Four Ways Criminals Exploit Data Leaks
1. Social Engineering
In social engineering scams, the perpetrator first attempts to gain and then exploit the user's trust. They usually send an email enticing the recipient to click on a link that installs malware or another malicious program on their computer. Or they may use phishing attacks to get them to reveal credentials, financial or personal information, or convince them to make an unauthorized transaction.
Doxxing is a form of bullying or harassment and entails acquiring and then publishing the information of a person or company without their permission. Once sensitive or personal information becomes public, it can be used to gain access to online accounts, bank accounts, or credit card accounts.
3. Surveillance and Intelligence
Data from a leak can be used to blackmail certain entities, shape public opinion, manipulate outcomes, and gain favor. It can be very damaging but effective, particularly in politics and business espionage.
People who exploit data leaks may misuse information to disrupt the operations of target organizations, such as businesses or government bodies.
Three Steps To Fix a Data Leak
Prevention is better than cure, so whether you are trying to contain a data leak or preventing it from happening in the first place, here are some steps to take:
1. Validate Cloud Storage Configurations
Cloud storage can easily become the source of a leak, so make sure it is secure when you first set it up and then periodically as your organization expands and evolves. Establish that the system is working as intended.
2. Automate Process Controls
As your organization grows, it can be difficult to ensure consistency and security. Automation can help because computers can handle the workload better than humans. Documenting and standardizing process controls ensure security policies that safeguard cloud storage are enforced.

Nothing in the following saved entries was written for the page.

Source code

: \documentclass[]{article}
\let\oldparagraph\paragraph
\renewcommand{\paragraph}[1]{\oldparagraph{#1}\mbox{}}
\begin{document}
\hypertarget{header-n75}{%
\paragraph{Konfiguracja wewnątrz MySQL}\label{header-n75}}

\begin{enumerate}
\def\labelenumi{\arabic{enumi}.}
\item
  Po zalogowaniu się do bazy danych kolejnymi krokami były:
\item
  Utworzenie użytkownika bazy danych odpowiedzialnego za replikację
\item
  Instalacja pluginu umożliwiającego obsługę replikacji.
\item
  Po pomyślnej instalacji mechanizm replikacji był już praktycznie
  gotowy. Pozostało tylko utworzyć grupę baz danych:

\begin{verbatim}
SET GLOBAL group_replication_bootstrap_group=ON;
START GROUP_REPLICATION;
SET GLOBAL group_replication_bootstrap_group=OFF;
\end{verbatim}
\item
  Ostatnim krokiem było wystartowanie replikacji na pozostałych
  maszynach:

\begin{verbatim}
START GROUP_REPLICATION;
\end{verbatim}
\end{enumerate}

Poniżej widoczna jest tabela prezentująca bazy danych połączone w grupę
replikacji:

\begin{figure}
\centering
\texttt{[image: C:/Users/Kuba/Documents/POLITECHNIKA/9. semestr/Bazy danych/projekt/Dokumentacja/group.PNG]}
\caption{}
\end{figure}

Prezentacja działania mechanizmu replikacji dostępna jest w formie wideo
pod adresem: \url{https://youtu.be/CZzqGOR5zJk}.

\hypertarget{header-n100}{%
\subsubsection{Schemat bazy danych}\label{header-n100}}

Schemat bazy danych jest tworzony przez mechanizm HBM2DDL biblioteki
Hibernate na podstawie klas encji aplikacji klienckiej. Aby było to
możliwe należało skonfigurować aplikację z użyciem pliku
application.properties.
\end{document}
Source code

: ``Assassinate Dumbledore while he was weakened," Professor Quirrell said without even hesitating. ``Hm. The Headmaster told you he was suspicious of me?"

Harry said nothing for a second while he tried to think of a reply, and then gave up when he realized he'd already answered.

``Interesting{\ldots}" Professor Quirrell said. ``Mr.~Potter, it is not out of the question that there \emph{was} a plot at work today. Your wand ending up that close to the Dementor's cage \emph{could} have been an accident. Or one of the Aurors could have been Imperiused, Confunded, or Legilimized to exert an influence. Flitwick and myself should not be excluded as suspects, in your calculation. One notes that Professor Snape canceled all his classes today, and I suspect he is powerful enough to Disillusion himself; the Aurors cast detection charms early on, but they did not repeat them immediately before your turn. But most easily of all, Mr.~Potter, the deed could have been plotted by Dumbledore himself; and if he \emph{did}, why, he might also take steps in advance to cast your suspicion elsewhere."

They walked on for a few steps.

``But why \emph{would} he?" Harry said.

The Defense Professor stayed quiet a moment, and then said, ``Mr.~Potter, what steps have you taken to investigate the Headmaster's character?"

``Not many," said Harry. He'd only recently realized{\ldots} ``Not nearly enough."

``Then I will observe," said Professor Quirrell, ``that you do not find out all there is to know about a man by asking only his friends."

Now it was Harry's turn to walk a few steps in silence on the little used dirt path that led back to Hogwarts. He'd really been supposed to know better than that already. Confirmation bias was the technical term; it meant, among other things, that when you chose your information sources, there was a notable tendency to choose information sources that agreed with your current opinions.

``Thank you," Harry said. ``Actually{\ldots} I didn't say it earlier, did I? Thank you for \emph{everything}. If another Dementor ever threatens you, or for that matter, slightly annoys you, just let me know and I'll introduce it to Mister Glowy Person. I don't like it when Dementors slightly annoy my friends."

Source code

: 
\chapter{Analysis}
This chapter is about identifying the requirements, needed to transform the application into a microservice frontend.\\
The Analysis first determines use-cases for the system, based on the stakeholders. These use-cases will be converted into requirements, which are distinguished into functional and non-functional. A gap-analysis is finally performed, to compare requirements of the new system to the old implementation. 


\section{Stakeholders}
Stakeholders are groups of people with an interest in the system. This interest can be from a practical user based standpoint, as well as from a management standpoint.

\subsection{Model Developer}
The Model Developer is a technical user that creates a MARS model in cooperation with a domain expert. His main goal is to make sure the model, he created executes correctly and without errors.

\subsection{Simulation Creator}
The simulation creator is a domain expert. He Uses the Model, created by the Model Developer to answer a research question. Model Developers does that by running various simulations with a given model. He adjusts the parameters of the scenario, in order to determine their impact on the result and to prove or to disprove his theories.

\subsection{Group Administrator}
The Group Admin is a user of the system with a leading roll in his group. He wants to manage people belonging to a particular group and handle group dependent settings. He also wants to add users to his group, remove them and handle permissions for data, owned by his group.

3. Monitor Third-party Risk
Allowing third parties to access your systems is often a necessary risk, but data leaks can be minimized through vigilant monitoring. This is particularly important because your company is responsible for data security compliance, even if a leak is caused by a third party.
How Fortinet Can Help
Preventing data leaks can be challenging, and the challenge grows as your organization grows. Security teams need visibility and control to identify and mitigate any potential leaks. FortiCNP by Fortinet provides organizations with cloud-native protection services, including risk and threat management, data protection, and data security compliance.
What is a data leak?
A data leak refers to an event in which an internal party or source exposes sensitive data, usually unintentionally or by accident. The results of a data leak can range from loss of information to malicious exploitation. Often, data leaks lead to data breaches.
How does a data leak happen?
A data leak happens when someone from within the organization inadvertently exposes confidential data. It is often the result of outdated systems, poor password policies, stolen or lost devices, and software vulnerabilities.
How to fix a data leak?
Prevention is better than cure, so whether your security team has identified a data leak that needs to be contained or they are preventing leaks from even happening, they must ensure cloud storage configurations are correct, automate process controls, and monitor third-party risk.